Policies
Policies:¶
Policies section gives the user information about the runtime protection policies that are applied in the cluster. Policies are classified as Discovered, Active, inactive, Pending, Hardening and so on. We can see the policies based on the cluster, Namespace and policy type that we select in the filters shown in the page. We have option to see the policies related to particular namespace. Along with the discovered and Hardening policies users can also create custom policy by using the policy editor tool.
Creating a custom Policy:
Step 1: Users can create a custom policy by clicking the Create policy option the screen
Step 2: When user clicks the create policy option, user will be directed to the Policy editor screen
Step 3: Users can either upload their policy yaml file by clicking the upload yaml option or they can create the policy using editor tool. In this example, we are creating policy in the policy editor tool. For that user needs to fill Policy name, cluster to which policy must be applied, label of the pod to which policy must apply and tags and message. Then user needs to click Next option.

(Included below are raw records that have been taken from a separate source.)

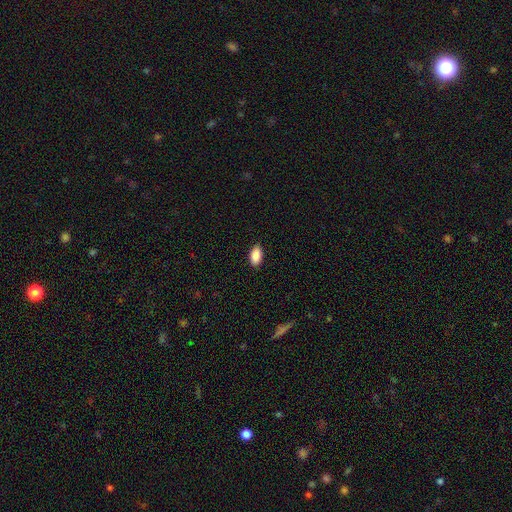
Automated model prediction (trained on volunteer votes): Overall: smooth (89%). How rounded: in between (93%). Merging: none (88%).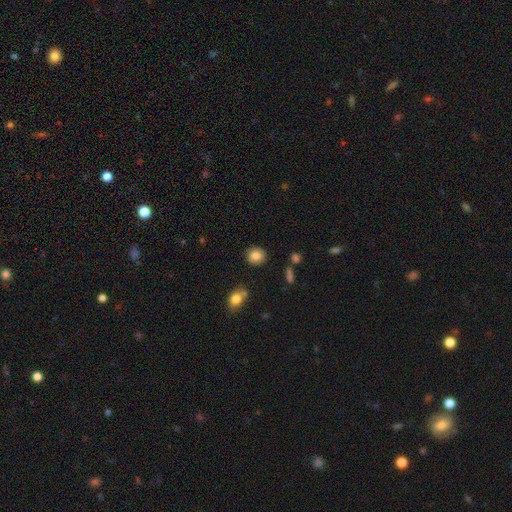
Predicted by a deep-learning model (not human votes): smooth_or_featured: smooth (p=0.82) [alt: featured or disk p=0.09]
how_rounded: round (p=0.81) [alt: in between p=0.18]
merging: none (p=0.87) [alt: minor disturbance p=0.08]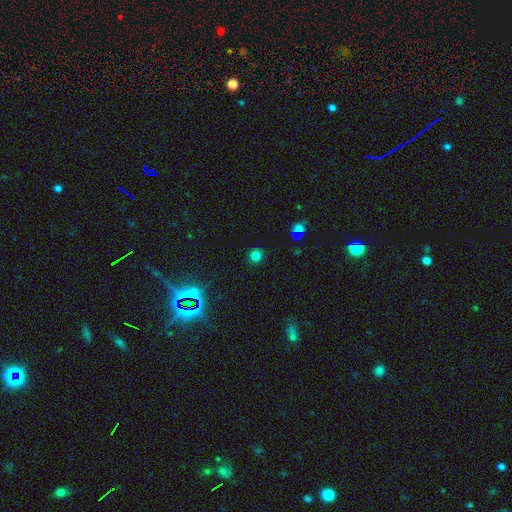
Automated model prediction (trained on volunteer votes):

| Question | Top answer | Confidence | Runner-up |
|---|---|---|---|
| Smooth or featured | smooth | 76% | star or artifact (19%) |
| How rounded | round | 90% | in between (9%) |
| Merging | none | 88% | minor disturbance (8%) |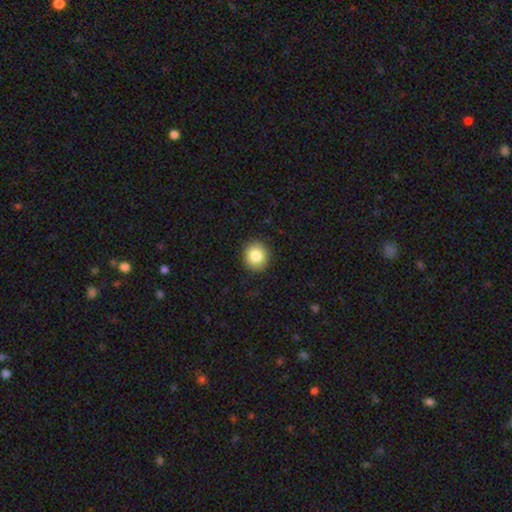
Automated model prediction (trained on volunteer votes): smooth 84%, star or artifact 9%, featured or disk 7%. Down the decision tree: how rounded — round (87%); merging — none (91%).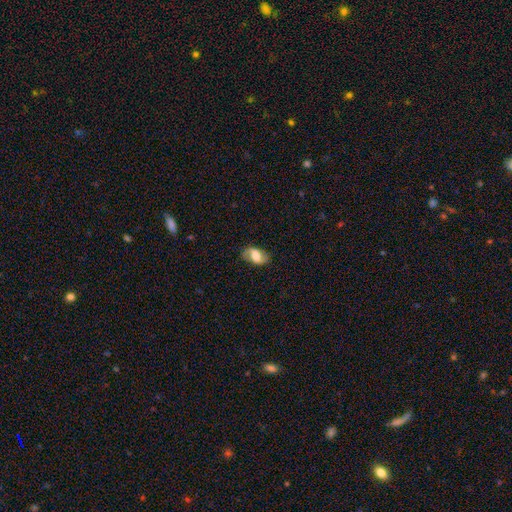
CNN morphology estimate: Q: Smooth or featured?
A: featured or disk (49%); runner-up: smooth (43%)
Q: Merging?
A: none (75%); runner-up: minor disturbance (17%)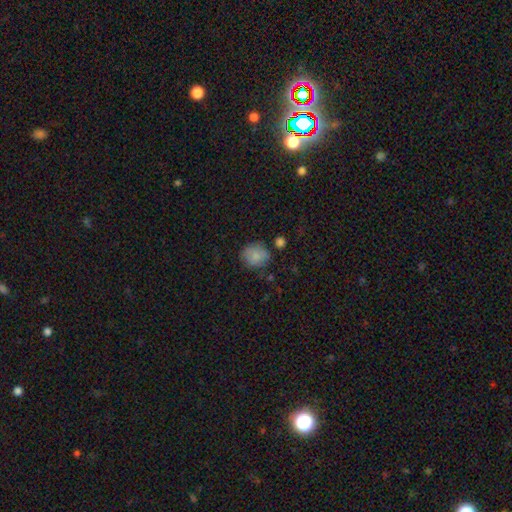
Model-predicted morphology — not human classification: smooth 80%, featured or disk 11%, star or artifact 9%. Down the decision tree: how rounded — round (75%); merging — none (66%).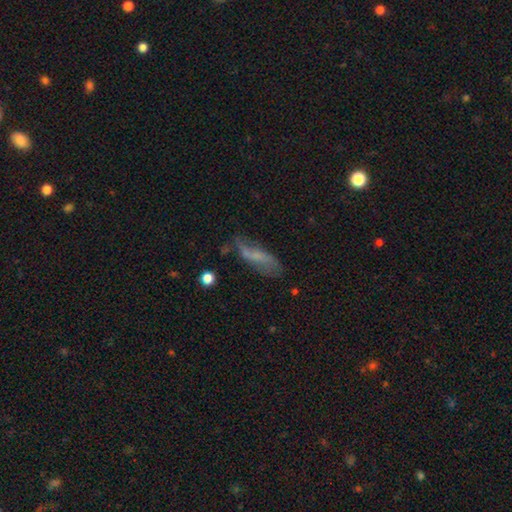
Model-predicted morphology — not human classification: This is possibly a smooth galaxy (49%). Merging: possibly none (48%).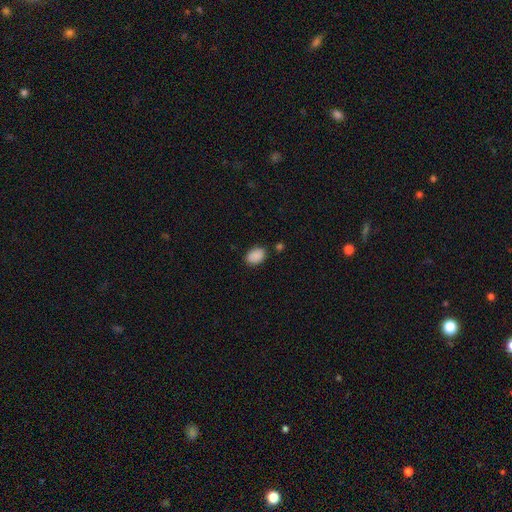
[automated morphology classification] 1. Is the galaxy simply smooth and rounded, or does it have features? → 89% smooth, 8% star or artifact, 3% featured or disk.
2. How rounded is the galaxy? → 85% in between, 14% round, 1% cigar-shaped.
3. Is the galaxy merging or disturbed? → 82% none, 12% minor disturbance, 3% merger, 3% major disturbance.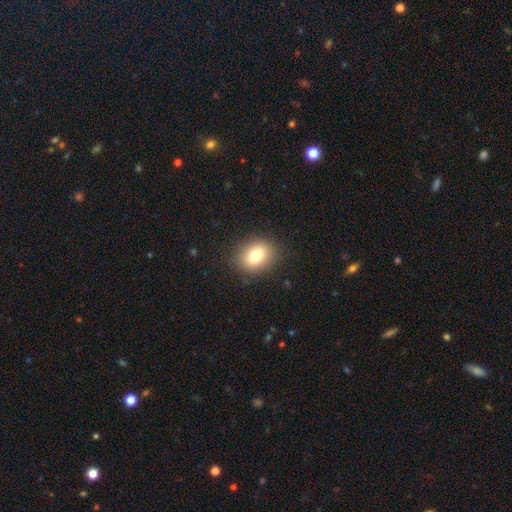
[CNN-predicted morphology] Smooth or featured? Predicted: smooth (p=0.78). How rounded? Predicted: in between (p=0.57). Merging? Predicted: none (p=0.87).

Step 4: when User clicks the Next option, the yaml code in the editor is updated the user given information.
Step 5: Now user needs to give the policy rule for Process/File/Network. Once the user gives the rule and clicks save. The policy yaml will be updated.
Step 6: User needs to save the custom policy to the workspace by clicking save to workspace option.
Step 7: Custom policy will be saved to the workspace.
Applying Hardening policy:
Users can follow this section to apply the hardening policies that are generated based on the workloads in the cluster.
Step 1: Select your cluster and namespace from this Policies screen.
Step 2: Selecting the below hardening policy to apply
Step 3: After applying the above hardening policy, it goes into pending state
Step 4: To make it active the user with admin privilege needs to give approval
Step 5: After approval policy goes into active state. The hardening policy is applied successfully in the cluster.